WORK TASK
Find the lines of the listing that contain the string "domains", and return them.

PROVIDED DATA
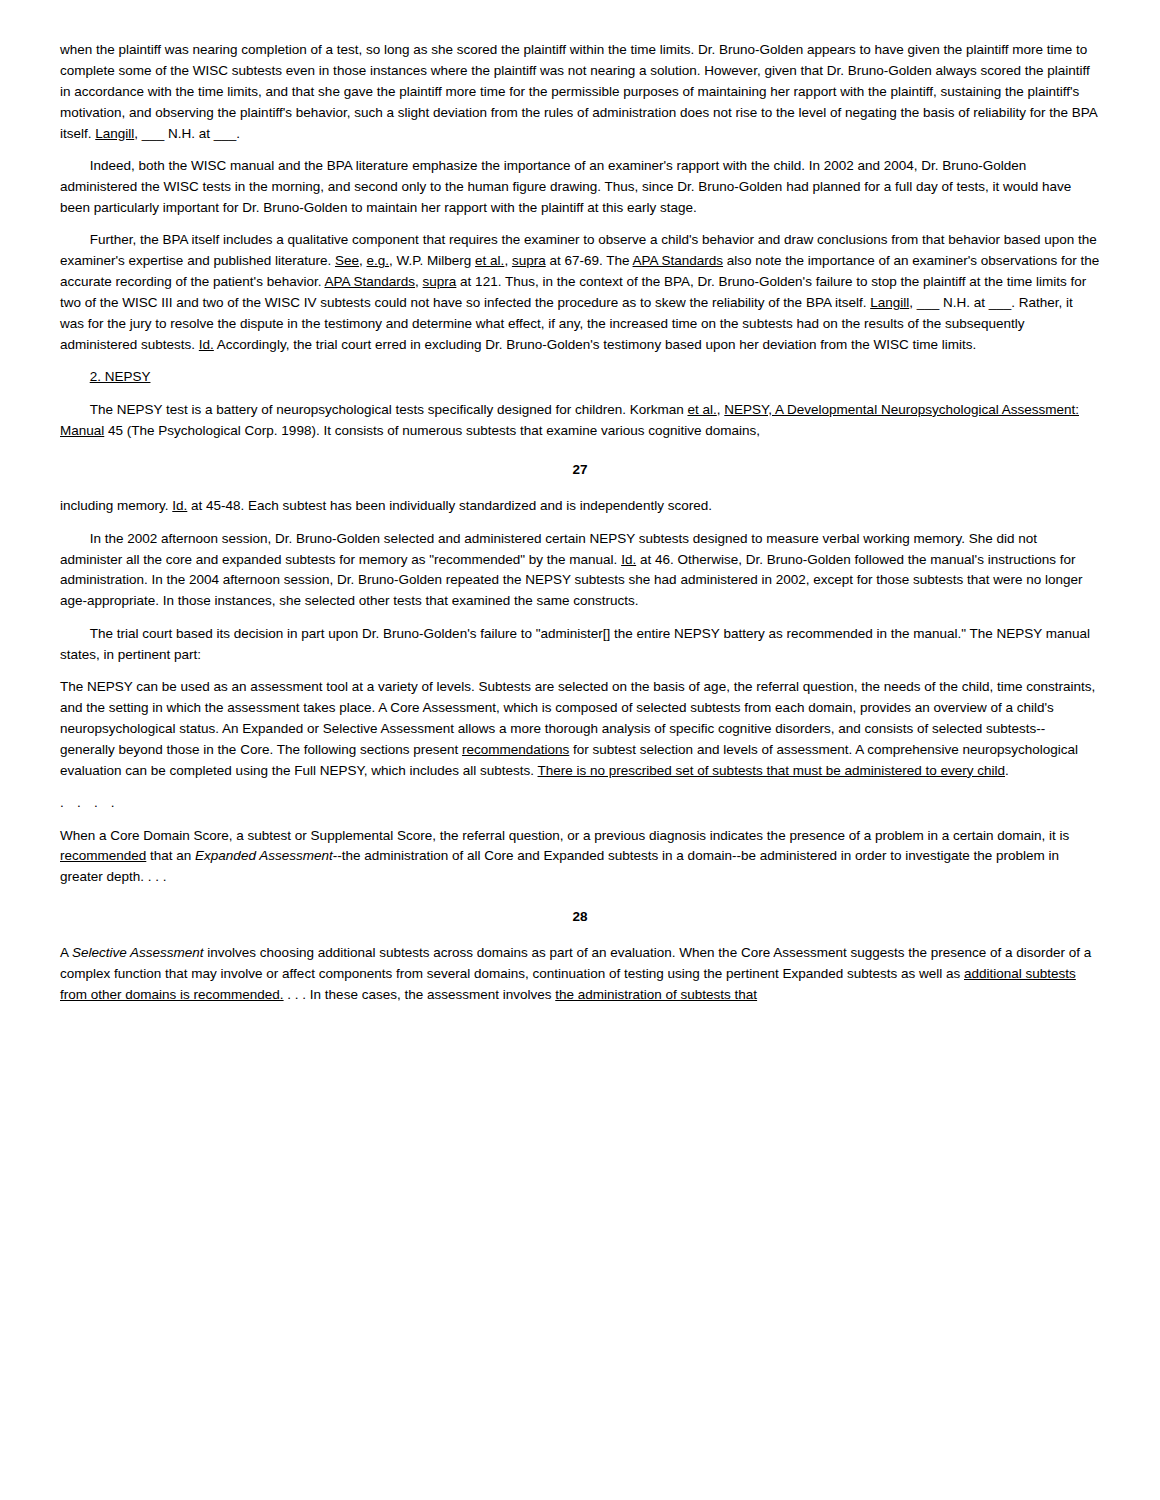when the plaintiff was nearing completion of a test, so long as she scored the plaintiff within the time limits. Dr. Bruno-Golden appears to have given the plaintiff more time to complete some of the WISC subtests even in those instances where the plaintiff was not nearing a solution. However, given that Dr. Bruno-Golden always scored the plaintiff in accordance with the time limits, and that she gave the plaintiff more time for the permissible purposes of maintaining her rapport with the plaintiff, sustaining the plaintiff's motivation, and observing the plaintiff's behavior, such a slight deviation from the rules of administration does not rise to the level of negating the basis of reliability for the BPA itself. Langill, ___ N.H. at ___.
Indeed, both the WISC manual and the BPA literature emphasize the importance of an examiner's rapport with the child. In 2002 and 2004, Dr. Bruno-Golden administered the WISC tests in the morning, and second only to the human figure drawing. Thus, since Dr. Bruno-Golden had planned for a full day of tests, it would have been particularly important for Dr. Bruno-Golden to maintain her rapport with the plaintiff at this early stage.
Further, the BPA itself includes a qualitative component that requires the examiner to observe a child's behavior and draw conclusions from that behavior based upon the examiner's expertise and published literature. See, e.g., W.P. Milberg et al., supra at 67-69. The APA Standards also note the importance of an examiner's observations for the accurate recording of the patient's behavior. APA Standards, supra at 121. Thus, in the context of the BPA, Dr. Bruno-Golden's failure to stop the plaintiff at the time limits for two of the WISC III and two of the WISC IV subtests could not have so infected the procedure as to skew the reliability of the BPA itself. Langill, ___ N.H. at ___. Rather, it was for the jury to resolve the dispute in the testimony and determine what effect, if any, the increased time on the subtests had on the results of the subsequently administered subtests. Id. Accordingly, the trial court erred in excluding Dr. Bruno-Golden's testimony based upon her deviation from the WISC time limits.
2. NEPSY
The NEPSY test is a battery of neuropsychological tests specifically designed for children. Korkman et al., NEPSY, A Developmental Neuropsychological Assessment: Manual 45 (The Psychological Corp. 1998). It consists of numerous subtests that examine various cognitive domains,
27
including memory. Id. at 45-48. Each subtest has been individually standardized and is independently scored.
In the 2002 afternoon session, Dr. Bruno-Golden selected and administered certain NEPSY subtests designed to measure verbal working memory. She did not administer all the core and expanded subtests for memory as "recommended" by the manual. Id. at 46. Otherwise, Dr. Bruno-Golden followed the manual's instructions for administration. In the 2004 afternoon session, Dr. Bruno-Golden repeated the NEPSY subtests she had administered in 2002, except for those subtests that were no longer age-appropriate. In those instances, she selected other tests that examined the same constructs.
The trial court based its decision in part upon Dr. Bruno-Golden's failure to "administer[] the entire NEPSY battery as recommended in the manual." The NEPSY manual states, in pertinent part:
The NEPSY can be used as an assessment tool at a variety of levels. Subtests are selected on the basis of age, the referral question, the needs of the child, time constraints, and the setting in which the assessment takes place. A Core Assessment, which is composed of selected subtests from each domain, provides an overview of a child's neuropsychological status. An Expanded or Selective Assessment allows a more thorough analysis of specific cognitive disorders, and consists of selected subtests--generally beyond those in the Core. The following sections present recommendations for subtest selection and levels of assessment. A comprehensive neuropsychological evaluation can be completed using the Full NEPSY, which includes all subtests. There is no prescribed set of subtests that must be administered to every child.
. . . .
When a Core Domain Score, a subtest or Supplemental Score, the referral question, or a previous diagnosis indicates the presence of a problem in a certain domain, it is recommended that an Expanded Assessment--the administration of all Core and Expanded subtests in a domain--be administered in order to investigate the problem in greater depth. . . .
28
A Selective Assessment involves choosing additional subtests across domains as part of an evaluation. When the Core Assessment suggests the presence of a disorder of a complex function that may involve or affect components from several domains, continuation of testing using the pertinent Expanded subtests as well as additional subtests from other domains is recommended. . . . In these cases, the assessment involves the administration of subtests that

RESULT OF THIS EXERCISE
The NEPSY test is a battery of neuropsychological tests specifically designed for children. Korkman et al., NEPSY, A Developmental Neuropsychological Assessment: Manual 45 (The Psychological Corp. 1998). It consists of numerous subtests that examine various cognitive domains,
A Selective Assessment involves choosing additional subtests across domains as part of an evaluation. When the Core Assessment suggests the presence of a disorder of a complex function that may involve or affect components from several domains, continuation of testing using the pertinent Expanded subtests as well as additional subtests from other domains is recommended. . . . In these cases, the assessment involves the administration of subtests that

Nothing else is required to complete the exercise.